▶ Work required
While you copy the lines below, skip the pictures and keep the rest exact.

▶ Record excerpts
----

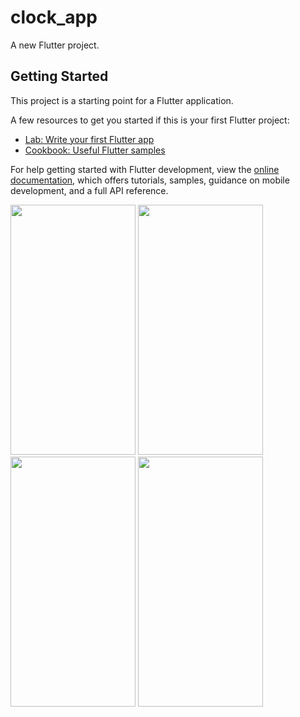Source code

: # clock_app

A new Flutter project.

## Getting Started

This project is a starting point for a Flutter application.

A few resources to get you started if this is your first Flutter project:

- [Lab: Write your first Flutter app](https://docs.flutter.dev/get-started/codelab)
- [Cookbook: Useful Flutter samples](https://docs.flutter.dev/cookbook)

For help getting started with Flutter development, view the
[online documentation](https://docs.flutter.dev/), which offers tutorials,
samples, guidance on mobile development, and a full API reference.
<p>
  <img src="https://github.com/swetapatel0904/clock_app/assets/153794312/92b5c5d1-7836-454a-ab29-e3b33cad3675" height="400px" width="200px"/>
  <img src="https://github.com/swetapatel0904/clock_app/assets/153794312/1ec9ca84-31ed-4e19-bda3-6c60b99a9e58" height="400px" width="200px"/>
<img src="https://github.com/swetapatel0904/clock_app/assets/153794312/a534f95c-ad3d-451b-aac5-4b52655495ed" height="400px" width="200px"/>
<img src="https://github.com/swetapatel0904/clock_app/assets/153794312/0d8381ac-c5dc-478c-9a4a-8f7ef3ec5955" height="400px" width="200px"/>
</p>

----

▶ Response area
Source code

: # clock_app

A new Flutter project.

## Getting Started

This project is a starting point for a Flutter application.

A few resources to get you started if this is your first Flutter project:

- [Lab: Write your first Flutter app](https://docs.flutter.dev/get-started/codelab)
- [Cookbook: Useful Flutter samples](https://docs.flutter.dev/cookbook)

For help getting started with Flutter development, view the
[online documentation](https://docs.flutter.dev/), which offers tutorials,
samples, guidance on mobile development, and a full API reference.
<p>
  <img src="https://github.com/swetapatel0904/clock_app/assets/153794312/92b5c5d1-7836-454a-ab29-e3b33cad3675" height="400px" width="200px"/>
  <img src="https://github.com/swetapatel0904/clock_app/assets/153794312/1ec9ca84-31ed-4e19-bda3-6c60b99a9e58" height="400px" width="200px"/>
<img src="https://github.com/swetapatel0904/clock_app/assets/153794312/a534f95c-ad3d-451b-aac5-4b52655495ed" height="400px" width="200px"/>
<img src="https://github.com/swetapatel0904/clock_app/assets/153794312/0d8381ac-c5dc-478c-9a4a-8f7ef3ec5955" height="400px" width="200px"/>
</p>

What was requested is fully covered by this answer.